Obiettivo del compito:
Dal testo della pagina sulla cessione delle quote dell'Inter, copia fedelmente il brano che parte da "Dal punto di" e prosegue fino a "della società calcistica.".

Testo della pagina:
▬▬▬▬▬▬
Le notizie circolanti nelle ultimi mesi vogliono un avvicendamento prossimo a livello societario in casa Inter con Erick Thohir pronto a cedere il suo residuo pacchetto azionario (il 31,05%) al gruppo Suning per una cifra attorno ai 200 milioni di euro che gli garantirebbe una plusvalenza di 157 milioni di euro circa, visto che dopo l’uscita di Massimo Moratti le sue quote valgono 42,5 milioni di euro. 

Dal punto di vista meramente economico-finanziario quella dell’imprenditore indonesiano è una mossa eccezionale e in queste righe proveremo a spiegare come sia stato possibile che Thohir, entrato nell’Inter nel periodo più complicato dei conti nerazzurri con anche gravi ripercussioni sul versante tecnico della società calcistica.
▬▬▬▬▬▬
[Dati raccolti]

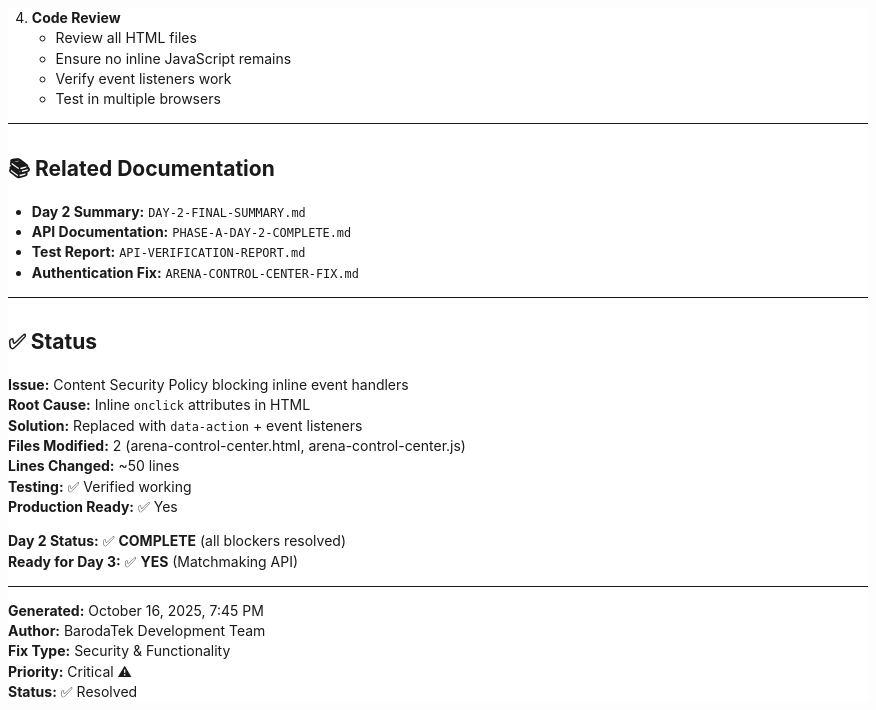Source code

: 4. **Code Review**
   - Review all HTML files
   - Ensure no inline JavaScript remains
   - Verify event listeners work
   - Test in multiple browsers

---

## 📚 Related Documentation

- **Day 2 Summary:** `DAY-2-FINAL-SUMMARY.md`
- **API Documentation:** `PHASE-A-DAY-2-COMPLETE.md`
- **Test Report:** `API-VERIFICATION-REPORT.md`
- **Authentication Fix:** `ARENA-CONTROL-CENTER-FIX.md`

---

## ✅ Status

**Issue:** Content Security Policy blocking inline event handlers  
**Root Cause:** Inline `onclick` attributes in HTML  
**Solution:** Replaced with `data-action` + event listeners  
**Files Modified:** 2 (arena-control-center.html, arena-control-center.js)  
**Lines Changed:** ~50 lines  
**Testing:** ✅ Verified working  
**Production Ready:** ✅ Yes  

**Day 2 Status:** ✅ **COMPLETE** (all blockers resolved)  
**Ready for Day 3:** ✅ **YES** (Matchmaking API)

---

**Generated:** October 16, 2025, 7:45 PM  
**Author:** BarodaTek Development Team  
**Fix Type:** Security & Functionality  
**Priority:** Critical ⚠️  
**Status:** ✅ Resolved
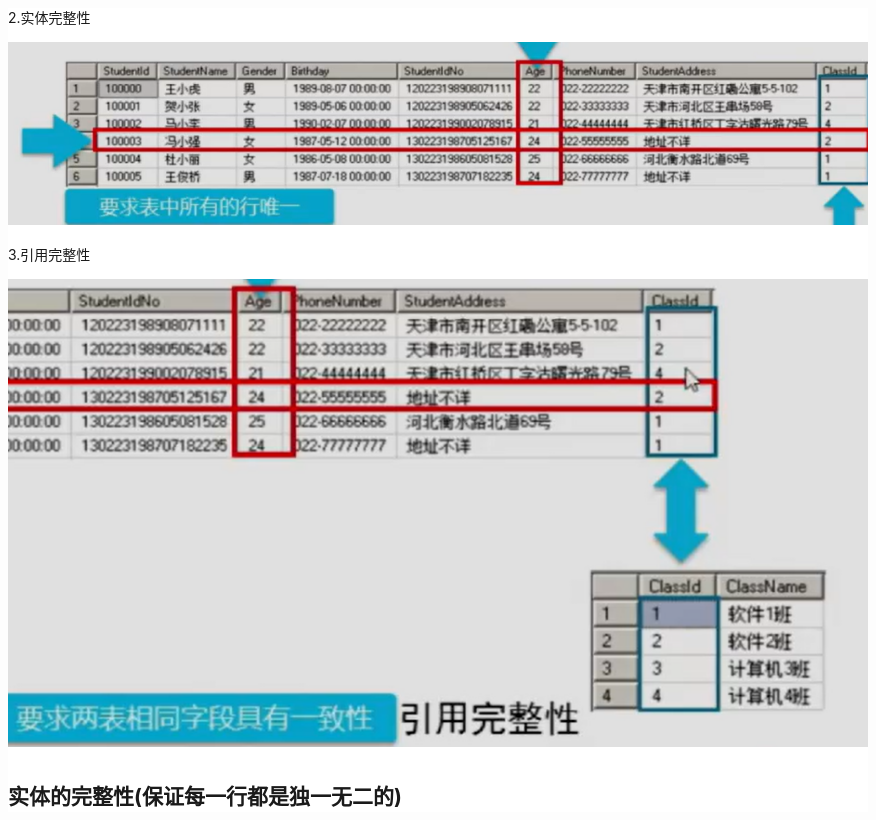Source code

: 





2.实体完整性

![image-20221004131339839](SQLServer数据库.assets/image-20221004131339839.png)

3.引用完整性

![image-20221004131405759](SQLServer数据库.assets/image-20221004131405759.png)



## 实体的完整性(保证每一行都是独一无二的)
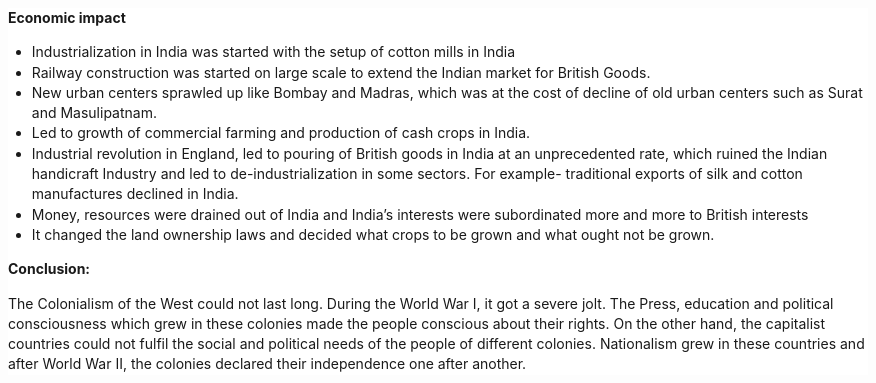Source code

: **Economic impact**

- Industrialization in India was started with the setup of cotton mills in India
- Railway construction was started on large scale to extend the Indian market for British Goods.
- New urban centers sprawled up like Bombay and Madras, which was at the cost of decline of old urban centers such as Surat and Masulipatnam.
- Led to growth of commercial farming and production of cash crops in India.
- Industrial revolution in England, led to pouring of British goods in India at an unprecedented rate, which ruined the Indian handicraft Industry and led to de-industrialization in some sectors. For example- traditional exports of silk and cotton manufactures declined in India.
- Money, resources were drained out of India and India’s interests were subordinated more and more to British interests
- It changed the land ownership laws and decided what crops to be grown and what ought not be grown.

**Conclusion:**

The Colonialism of the West could not last long. During the World War I, it got a severe jolt. The Press, education and political consciousness which grew in these colonies made the people conscious about their rights. On the other hand, the capitalist countries could not fulfil the social and political needs of the people of different colonies. Nationalism grew in these countries and after World War II, the colonies declared their independence one after another.

</div>
</div>
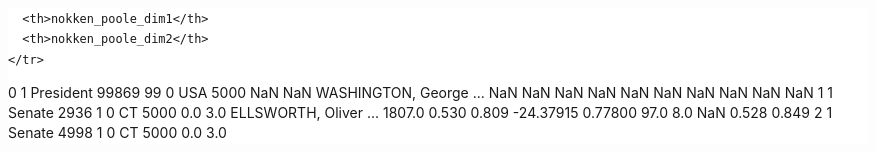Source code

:       <th>nokken_poole_dim1</th>
      <th>nokken_poole_dim2</th>
    </tr>
  </thead>
  <tbody>
    <tr>
      <th>0</th>
      <td>1</td>
      <td>President</td>
      <td>99869</td>
      <td>99</td>
      <td>0</td>
      <td>USA</td>
      <td>5000</td>
      <td>NaN</td>
      <td>NaN</td>
      <td>WASHINGTON, George</td>
      <td>...</td>
      <td>NaN</td>
      <td>NaN</td>
      <td>NaN</td>
      <td>NaN</td>
      <td>NaN</td>
      <td>NaN</td>
      <td>NaN</td>
      <td>NaN</td>
      <td>NaN</td>
      <td>NaN</td>
    </tr>
    <tr>
      <th>1</th>
      <td>1</td>
      <td>Senate</td>
      <td>2936</td>
      <td>1</td>
      <td>0</td>
      <td>CT</td>
      <td>5000</td>
      <td>0.0</td>
      <td>3.0</td>
      <td>ELLSWORTH, Oliver</td>
      <td>...</td>
      <td>1807.0</td>
      <td>0.530</td>
      <td>0.809</td>
      <td>-24.37915</td>
      <td>0.77800</td>
      <td>97.0</td>
      <td>8.0</td>
      <td>NaN</td>
      <td>0.528</td>
      <td>0.849</td>
    </tr>
    <tr>
      <th>2</th>
      <td>1</td>
      <td>Senate</td>
      <td>4998</td>
      <td>1</td>
      <td>0</td>
      <td>CT</td>
      <td>5000</td>
      <td>0.0</td>
      <td>3.0</td>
▬▬▬▬▬▬
La tua soluzione:
Dal punto di vista meramente economico-finanziario quella dell’imprenditore indonesiano è una mossa eccezionale e in queste righe proveremo a spiegare come sia stato possibile che Thohir, entrato nell’Inter nel periodo più complicato dei conti nerazzurri con anche gravi ripercussioni sul versante tecnico della società calcistica.